It’s time for a new IT disaster recovery plan
Posted by Matt Weston - 04 January 2018
Last updated 3PM NZDT on 16 January 2018
Two major vulnerabilities have been demonstrated in CPUs which break down the boundaries between Virtual Machines and Applications.
With the code supplied by the research team, it’s possible to craft a malicious application which can read the memory of another application or virtual machine - potentially leaking secret information (like passwords, or database records).
These vulnerabilities are known as “Meltdown” and “Spectre” - or more formally CVE-2017-5754 (Meltdown) and CVE-2017-5753/CVE-2017-5715 (Spectre).
Patches are becoming available, but there have been a couple of false starts, and some vendors have reccomended rolling back patches.
Metdown and Spectre information is still evolving rapidly, and we expect more news to come.
Meltdown affects the “Virtualization Host” layer - allowing virtual machines within the same physical host to read each other’s memory.
At this stage, it is known to affect Intel CPUs - AMD has specifically claimed that they are unaffected by Meltdown. So far this has not been confirmed.
Spectre occurs with the virtual (or physical) machine itself - eg a Server, Laptop, etc. It allows applications to read each other’s memory within a running machine.
At this stage, this has been confirmed to affect Intel CPUs as far back as 2011 as well as AMD CPUs. It’s possible that all CPU (including ARM) may be affected by Spectre.
In both vulnerabilities, the result is that it’s possible for an attacker to read information from memory that developers would have (reasonably!) assumed would be protected by the operating system, or virtualization host.
Patches are becoming available now - but at this stage the biggest risk appears to be for systems in “hosted” environments - either shared hosting, or cloud providers.

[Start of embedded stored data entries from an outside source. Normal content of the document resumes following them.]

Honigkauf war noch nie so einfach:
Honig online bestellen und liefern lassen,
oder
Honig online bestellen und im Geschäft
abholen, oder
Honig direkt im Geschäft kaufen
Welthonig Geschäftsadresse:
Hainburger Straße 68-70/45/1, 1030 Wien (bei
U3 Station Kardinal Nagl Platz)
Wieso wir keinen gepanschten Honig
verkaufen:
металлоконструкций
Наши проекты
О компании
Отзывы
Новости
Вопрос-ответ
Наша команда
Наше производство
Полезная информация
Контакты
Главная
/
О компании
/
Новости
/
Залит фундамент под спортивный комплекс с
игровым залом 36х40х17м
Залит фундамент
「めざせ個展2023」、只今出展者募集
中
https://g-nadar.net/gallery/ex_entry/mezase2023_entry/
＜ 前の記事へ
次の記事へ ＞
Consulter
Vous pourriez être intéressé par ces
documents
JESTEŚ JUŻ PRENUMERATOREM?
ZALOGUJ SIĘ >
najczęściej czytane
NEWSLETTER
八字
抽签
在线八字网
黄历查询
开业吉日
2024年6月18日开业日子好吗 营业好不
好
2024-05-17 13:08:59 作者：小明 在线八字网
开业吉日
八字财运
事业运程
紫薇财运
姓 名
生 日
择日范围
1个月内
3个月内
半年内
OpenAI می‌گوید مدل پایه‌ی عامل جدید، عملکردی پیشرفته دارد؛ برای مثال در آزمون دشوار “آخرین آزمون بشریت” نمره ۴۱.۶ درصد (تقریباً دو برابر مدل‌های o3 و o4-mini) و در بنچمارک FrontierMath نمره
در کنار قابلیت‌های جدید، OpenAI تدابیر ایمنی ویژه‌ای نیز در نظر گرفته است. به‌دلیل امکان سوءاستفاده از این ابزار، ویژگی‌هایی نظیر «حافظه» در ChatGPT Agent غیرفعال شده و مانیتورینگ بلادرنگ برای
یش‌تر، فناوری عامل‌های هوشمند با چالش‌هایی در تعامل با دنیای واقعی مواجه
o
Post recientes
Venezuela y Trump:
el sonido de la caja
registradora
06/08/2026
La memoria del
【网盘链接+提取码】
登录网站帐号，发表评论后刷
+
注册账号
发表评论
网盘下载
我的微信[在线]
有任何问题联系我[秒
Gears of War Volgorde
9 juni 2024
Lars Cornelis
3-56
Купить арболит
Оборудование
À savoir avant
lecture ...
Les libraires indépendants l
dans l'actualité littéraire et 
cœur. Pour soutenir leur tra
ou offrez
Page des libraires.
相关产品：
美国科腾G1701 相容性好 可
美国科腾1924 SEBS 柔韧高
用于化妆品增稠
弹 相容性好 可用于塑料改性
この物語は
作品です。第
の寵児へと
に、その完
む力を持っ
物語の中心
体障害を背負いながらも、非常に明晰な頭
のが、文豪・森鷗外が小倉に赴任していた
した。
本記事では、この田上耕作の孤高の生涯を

This is because a number of different customers may share the same physical host layer, which broadens the possibility of an attack.
Patches are being released out of band (i.e. before Microsoft’s normal ‘Patch Tuesday’), and are being made available. We’ll keep this article updated as more patches come to light. This vulnerability was initially embargoed until January 9, however due to media interest and investigation, the information was released early to minimise speculation about the vulnerability. As such, not all patches are available yet.
The patches that have been released so far have triggered unexpected bugs in both software and drivers, and was completely incompatible with some Antivirus software. As such, Microsoft has required that Antivirus vendors specifically flag compatibility with the Spectre patch before it is applied. You can read more about this at Ars Technica.
Intel has released a Microcode update for their Haswell and Broadwell CPUs - but this has also caused unexpected issues, and VMWare has recomended that customers avoid installing this update, and if possible, roll back to a prior version.
At this stage, the best option appears to be to push hard with workstation patches, and approach servers more cautiously. While there has been some incompatiblity and performance loss with workstations, the benefits of having the patches in place definitely outweighs the risk of going unprotected. For servers, at present we've moved to a "patch cautiously" mode. Since it's unusual for servers to run untrusted code anyway, the risk is partially mitigated. We've opted to tighten up the restrictions on what can be run on production environments until performance impact and stability can be fully assessed. For more details on this, see this link.
Given the nature of workloads on SQL Servers, the potential performance impact is a serious concern - especially given that SQL Servers are typically licensed per-core; and that a significant amount of per-core performance can be lost through these patches. Microsoft has released a guide on patching for SQL Server which specifically addresses performance impacts. Two features in particular, Kernel Virtual Address Shadowing (or KVAS) and Indirect Branch Prediction Mitigation Hardware Support (IBC) may not be required, depending on how your SQL Server is configured. This will have less performance impact on your server, but comes with the added risk that effectively some of the patches are effectively turned "off". Through our assessment, we've determined that many (but not all) of our SQL instances fall in to Scenario 2 - and are in the process of evaluating the performance trade-off for enabling these features in our environments.
As at 3PM NZDT on January 16, 2018
|Vendor||Virtualisation Host Layer (Meltdown)|
|Amazon Web Services (AWS)||Patched|
If you utilise other shared hosting services (e.g. local datacentres), you should reach out to them directly to confirm their status.